◆ Zadanie pisemne
Przepisz wiernie wszystkie wiersze każdej z pozycji podanych niżej. Obrazy pomiń w odpowiedzi.
..............................
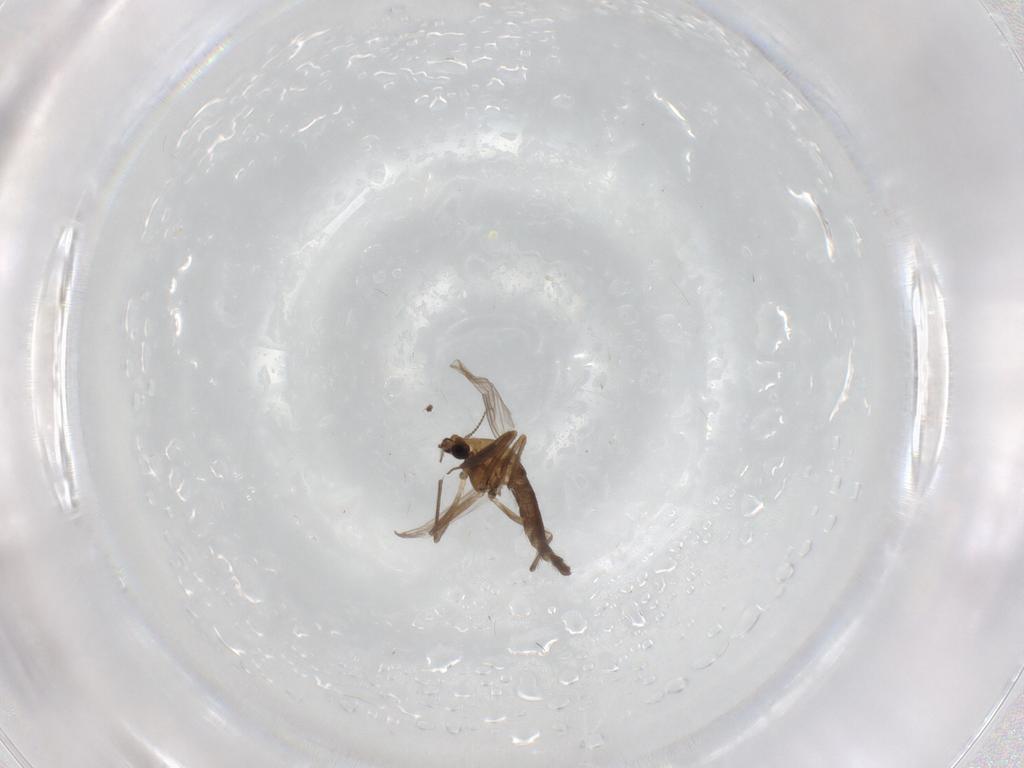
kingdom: Animalia
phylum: Arthropoda
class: Insecta
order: Diptera
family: Chironomidae
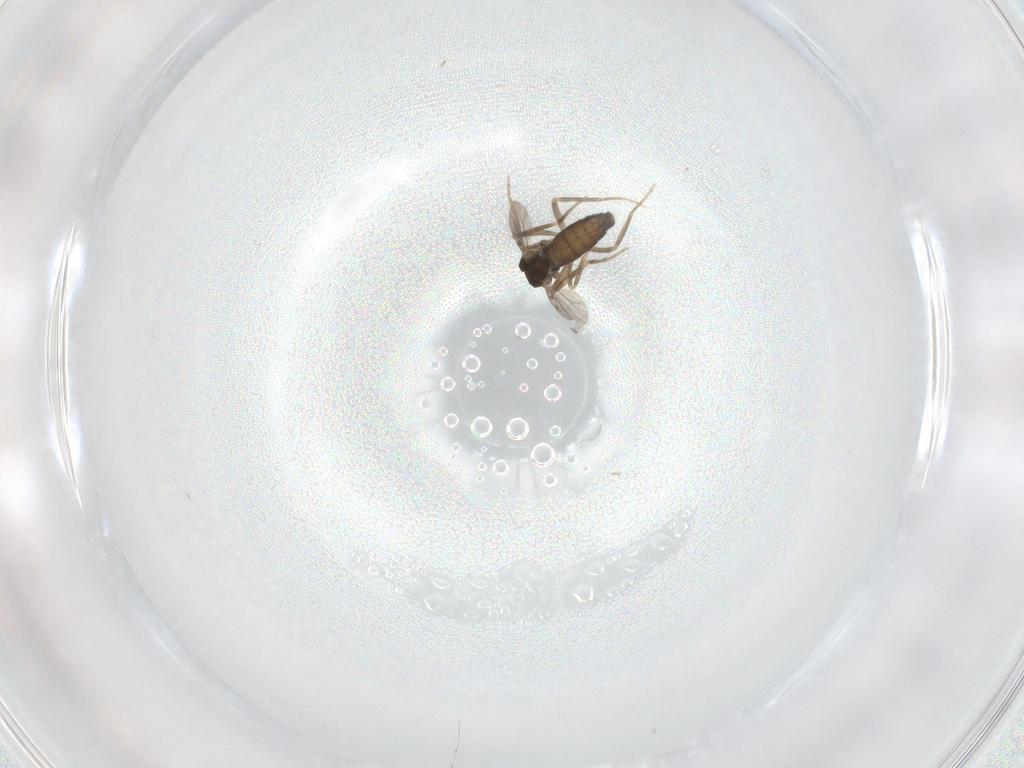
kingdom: Animalia
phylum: Arthropoda
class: Insecta
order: Diptera
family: Ceratopogonidae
..............................
◆ Wynik zadania
kingdom: Animalia
phylum: Arthropoda
class: Insecta
order: Diptera
family: Chironomidae
kingdom: Animalia
phylum: Arthropoda
class: Insecta
order: Diptera
family: Ceratopogonidae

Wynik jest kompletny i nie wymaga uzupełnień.